I am however confused why you think the law being applied to the company having 91% of search in Canada is mission creep, you never actually say why claiming that Google has a "a significant bargaining power imbalance" is "loosely" interpreting the criteria....

And sure, the state might have a good chance of winning the court case about Google and Meta trying to avoid the law by not technically delivering the snippets themselves, but it'll take years for sure to go trough the courts. And why would you accept those several years where the damage the law is trying to prevent continues because you wanted the technical definitions to be narrow as when you already had criteria on company size.

> I am however confused why you think the law being applied to the company having 91% of search in Canada is mission creep, you never actually say why claiming that Google has a "a significant bargaining power imbalance" is "loosely" interpreting the criteria....

I think you misunderstood my point.

I'm not talking about applying the law to Google, specifically. I'm not even saying that the government & regulators are "loosely interpreting the law." I'm saying that the criteria, as set out in Section 6 is itself intentionally loose to the point where it gives broad, sweeping and arguably arbitrary power to the regulators in order to decide who qualifies and why. That, if challenged in court, they only have to argue that a "significant bargaining power imbalance" exists because of some degree of consideration to "size" of the target, "prominent market position" and "strategic advantage." If that's not extremely broad and sweeping, I don't know what is.

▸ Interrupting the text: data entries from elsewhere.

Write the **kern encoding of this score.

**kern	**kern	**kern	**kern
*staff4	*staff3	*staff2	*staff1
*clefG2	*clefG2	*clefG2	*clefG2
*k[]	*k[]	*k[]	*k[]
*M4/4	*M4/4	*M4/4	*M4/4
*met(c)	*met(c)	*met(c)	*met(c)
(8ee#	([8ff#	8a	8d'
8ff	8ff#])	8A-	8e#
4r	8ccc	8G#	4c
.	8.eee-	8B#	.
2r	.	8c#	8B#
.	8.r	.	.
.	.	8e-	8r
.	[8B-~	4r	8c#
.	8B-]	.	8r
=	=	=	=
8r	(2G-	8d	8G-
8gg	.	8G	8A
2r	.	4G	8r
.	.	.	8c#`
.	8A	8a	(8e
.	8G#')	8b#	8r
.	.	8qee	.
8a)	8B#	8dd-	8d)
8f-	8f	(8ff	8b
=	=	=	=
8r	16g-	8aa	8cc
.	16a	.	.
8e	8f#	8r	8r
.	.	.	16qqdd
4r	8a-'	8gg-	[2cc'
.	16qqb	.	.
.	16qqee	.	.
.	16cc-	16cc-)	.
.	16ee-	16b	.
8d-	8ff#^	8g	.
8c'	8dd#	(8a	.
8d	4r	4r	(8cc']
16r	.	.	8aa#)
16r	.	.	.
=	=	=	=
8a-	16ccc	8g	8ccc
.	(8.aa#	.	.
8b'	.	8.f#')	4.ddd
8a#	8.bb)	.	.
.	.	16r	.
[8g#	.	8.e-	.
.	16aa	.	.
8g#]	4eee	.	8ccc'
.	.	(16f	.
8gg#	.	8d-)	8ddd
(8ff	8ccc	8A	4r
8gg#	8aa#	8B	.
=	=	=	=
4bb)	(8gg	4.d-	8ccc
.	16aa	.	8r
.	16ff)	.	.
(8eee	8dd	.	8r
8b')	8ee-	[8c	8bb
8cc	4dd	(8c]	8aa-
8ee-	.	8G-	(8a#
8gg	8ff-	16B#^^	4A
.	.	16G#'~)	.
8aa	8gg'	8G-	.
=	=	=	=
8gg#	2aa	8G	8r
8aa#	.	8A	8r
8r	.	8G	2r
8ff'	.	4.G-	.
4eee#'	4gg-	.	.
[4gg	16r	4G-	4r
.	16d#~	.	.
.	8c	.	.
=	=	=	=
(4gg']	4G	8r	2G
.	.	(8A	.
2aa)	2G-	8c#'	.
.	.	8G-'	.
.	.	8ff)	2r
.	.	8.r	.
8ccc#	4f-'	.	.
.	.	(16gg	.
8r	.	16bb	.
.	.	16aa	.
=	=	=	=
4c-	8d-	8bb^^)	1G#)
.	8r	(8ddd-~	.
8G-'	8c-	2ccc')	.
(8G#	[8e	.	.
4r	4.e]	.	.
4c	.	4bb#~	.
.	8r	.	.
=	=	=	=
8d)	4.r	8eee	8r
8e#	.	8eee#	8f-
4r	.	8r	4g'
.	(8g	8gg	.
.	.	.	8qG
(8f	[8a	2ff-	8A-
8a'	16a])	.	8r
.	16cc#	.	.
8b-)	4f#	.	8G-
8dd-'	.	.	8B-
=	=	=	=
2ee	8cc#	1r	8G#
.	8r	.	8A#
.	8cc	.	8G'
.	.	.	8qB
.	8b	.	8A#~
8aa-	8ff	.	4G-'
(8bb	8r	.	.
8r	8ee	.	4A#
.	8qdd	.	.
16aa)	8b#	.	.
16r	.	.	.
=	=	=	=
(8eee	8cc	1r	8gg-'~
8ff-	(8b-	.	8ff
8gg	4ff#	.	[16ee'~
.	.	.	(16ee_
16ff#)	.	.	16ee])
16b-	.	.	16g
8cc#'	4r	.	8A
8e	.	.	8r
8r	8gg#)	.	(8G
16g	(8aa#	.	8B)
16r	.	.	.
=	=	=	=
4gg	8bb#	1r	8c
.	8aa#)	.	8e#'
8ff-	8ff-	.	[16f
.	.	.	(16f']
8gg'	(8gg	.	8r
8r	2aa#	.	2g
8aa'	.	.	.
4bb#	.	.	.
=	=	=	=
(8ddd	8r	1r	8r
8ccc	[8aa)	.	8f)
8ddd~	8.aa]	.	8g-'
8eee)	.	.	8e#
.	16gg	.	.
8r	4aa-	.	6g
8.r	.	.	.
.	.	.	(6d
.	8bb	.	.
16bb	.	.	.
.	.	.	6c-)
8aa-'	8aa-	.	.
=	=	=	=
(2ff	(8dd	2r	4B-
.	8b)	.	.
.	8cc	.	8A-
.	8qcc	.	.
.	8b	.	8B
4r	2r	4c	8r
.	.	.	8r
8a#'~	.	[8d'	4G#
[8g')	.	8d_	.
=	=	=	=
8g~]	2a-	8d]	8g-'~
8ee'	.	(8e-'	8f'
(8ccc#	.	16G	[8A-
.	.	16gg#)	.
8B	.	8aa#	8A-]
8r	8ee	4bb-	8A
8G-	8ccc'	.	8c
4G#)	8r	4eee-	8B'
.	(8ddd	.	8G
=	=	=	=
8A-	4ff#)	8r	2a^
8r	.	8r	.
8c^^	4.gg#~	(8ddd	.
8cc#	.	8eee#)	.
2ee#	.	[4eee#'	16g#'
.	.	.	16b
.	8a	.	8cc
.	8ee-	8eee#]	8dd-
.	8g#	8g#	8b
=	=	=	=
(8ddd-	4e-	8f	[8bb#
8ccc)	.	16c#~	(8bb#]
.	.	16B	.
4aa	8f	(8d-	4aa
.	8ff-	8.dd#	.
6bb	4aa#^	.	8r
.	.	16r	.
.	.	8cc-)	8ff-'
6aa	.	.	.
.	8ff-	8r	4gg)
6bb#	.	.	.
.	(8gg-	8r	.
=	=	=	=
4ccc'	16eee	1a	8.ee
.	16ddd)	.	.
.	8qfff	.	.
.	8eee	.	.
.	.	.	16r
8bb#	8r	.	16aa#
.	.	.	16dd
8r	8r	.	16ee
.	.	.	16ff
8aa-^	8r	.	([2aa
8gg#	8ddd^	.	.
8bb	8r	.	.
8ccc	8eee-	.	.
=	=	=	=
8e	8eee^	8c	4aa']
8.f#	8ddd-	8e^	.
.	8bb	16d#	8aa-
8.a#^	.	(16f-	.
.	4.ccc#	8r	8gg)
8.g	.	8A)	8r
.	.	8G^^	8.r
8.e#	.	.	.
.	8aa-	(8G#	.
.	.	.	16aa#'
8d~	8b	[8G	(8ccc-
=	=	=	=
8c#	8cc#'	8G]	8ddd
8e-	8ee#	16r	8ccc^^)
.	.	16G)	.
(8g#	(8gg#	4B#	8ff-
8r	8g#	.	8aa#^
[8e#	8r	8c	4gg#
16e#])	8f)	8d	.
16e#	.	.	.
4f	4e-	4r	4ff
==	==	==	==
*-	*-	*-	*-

Personally, I don't want my government and it's regulatory agencies having that type of unconstrained broad discretion. It allows them to:

- selectively target certain entities over others

- while in doing so, has the potential to create an unfair market environment while claiming that their goals are to achieve fairness

- it gives them a very broad paintbrush with which to select these entities

In your follow-up point about legal cases and years and cost of going through the court system .. if any target of this law wanted to challenge being targeted by the CRTC ... that's the exact type of lengthy and costly legal process that they would have to go through in suing the CRTC for exemption. It would be incredibly costly for the entity targeted, while having virtually zero consequences for the CRTC and the government if the courts were to rule in the entity's favour.

Just imagine how open to corruption this law is. The CRTC can "punish" certain entities while giving "favours" to others by choosing to leave them be and not target them.

Now that you say that, I wonder if this is what SXGs[1] were about.